◆ Problem to work on
Pick out all lines of the entries that include the word "Kamis" and copy them.

◆ Entries supplied
*** Begin section ***

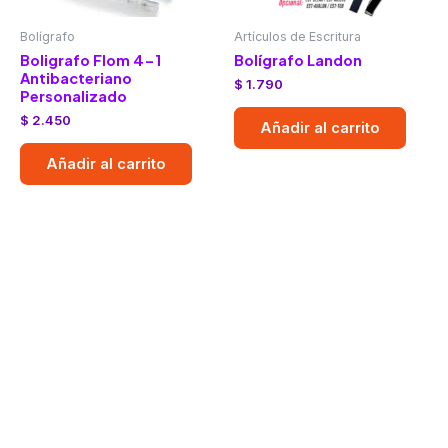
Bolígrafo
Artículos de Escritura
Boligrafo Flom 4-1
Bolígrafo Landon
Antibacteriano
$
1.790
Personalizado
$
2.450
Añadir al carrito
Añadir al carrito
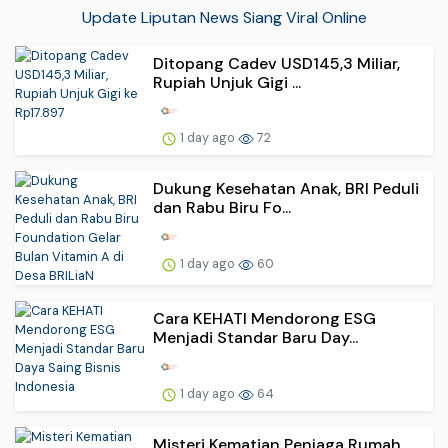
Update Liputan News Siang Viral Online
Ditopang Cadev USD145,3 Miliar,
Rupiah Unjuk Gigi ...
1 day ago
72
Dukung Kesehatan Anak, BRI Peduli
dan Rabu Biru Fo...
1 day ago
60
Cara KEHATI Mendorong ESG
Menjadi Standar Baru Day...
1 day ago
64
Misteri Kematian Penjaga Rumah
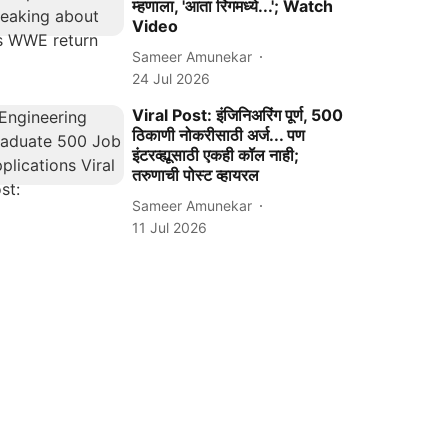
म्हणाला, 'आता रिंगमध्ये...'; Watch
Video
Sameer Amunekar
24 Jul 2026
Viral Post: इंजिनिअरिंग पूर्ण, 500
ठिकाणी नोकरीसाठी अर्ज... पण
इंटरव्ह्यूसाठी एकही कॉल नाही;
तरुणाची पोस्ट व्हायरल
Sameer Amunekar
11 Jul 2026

*** End section ***
*** Begin section ***

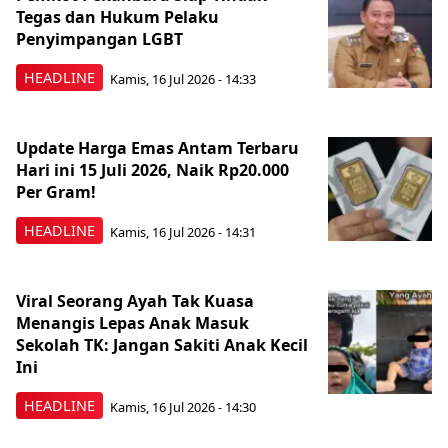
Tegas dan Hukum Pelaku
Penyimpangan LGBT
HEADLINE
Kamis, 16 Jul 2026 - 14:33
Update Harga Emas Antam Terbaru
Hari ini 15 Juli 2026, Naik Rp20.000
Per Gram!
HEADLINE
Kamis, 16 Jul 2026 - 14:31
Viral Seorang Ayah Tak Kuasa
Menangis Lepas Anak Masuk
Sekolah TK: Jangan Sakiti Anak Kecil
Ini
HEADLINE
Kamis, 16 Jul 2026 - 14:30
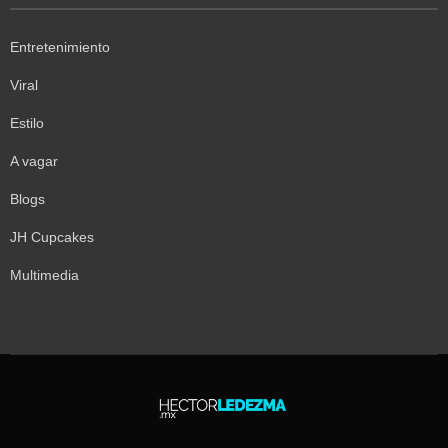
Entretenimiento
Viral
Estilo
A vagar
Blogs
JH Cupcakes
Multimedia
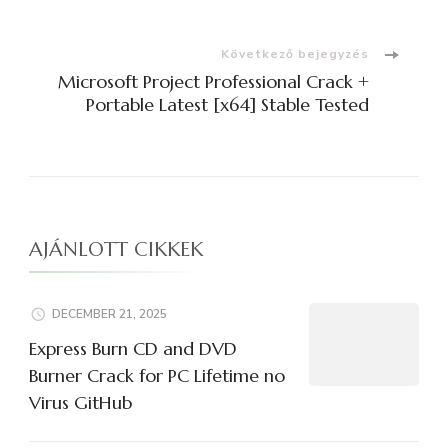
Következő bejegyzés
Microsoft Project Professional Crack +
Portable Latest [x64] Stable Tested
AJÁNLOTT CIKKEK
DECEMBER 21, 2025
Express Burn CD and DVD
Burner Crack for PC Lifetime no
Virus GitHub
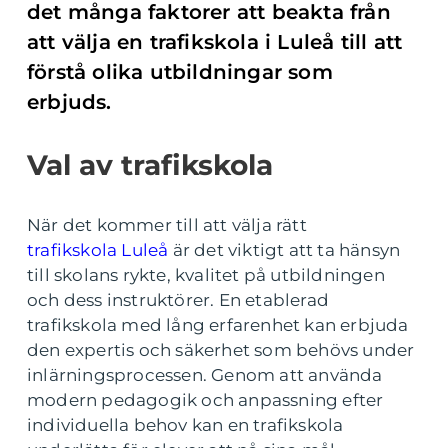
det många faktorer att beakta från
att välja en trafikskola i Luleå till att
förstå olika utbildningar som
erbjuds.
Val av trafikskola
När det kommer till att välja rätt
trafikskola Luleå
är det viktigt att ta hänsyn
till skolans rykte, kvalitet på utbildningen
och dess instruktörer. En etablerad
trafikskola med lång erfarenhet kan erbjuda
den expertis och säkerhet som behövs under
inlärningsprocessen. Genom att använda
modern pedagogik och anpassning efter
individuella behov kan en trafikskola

*** End section ***

◆ Answer box
Kamis, 16 Jul 2026 - 14:33
Kamis, 16 Jul 2026 - 14:31
Kamis, 16 Jul 2026 - 14:30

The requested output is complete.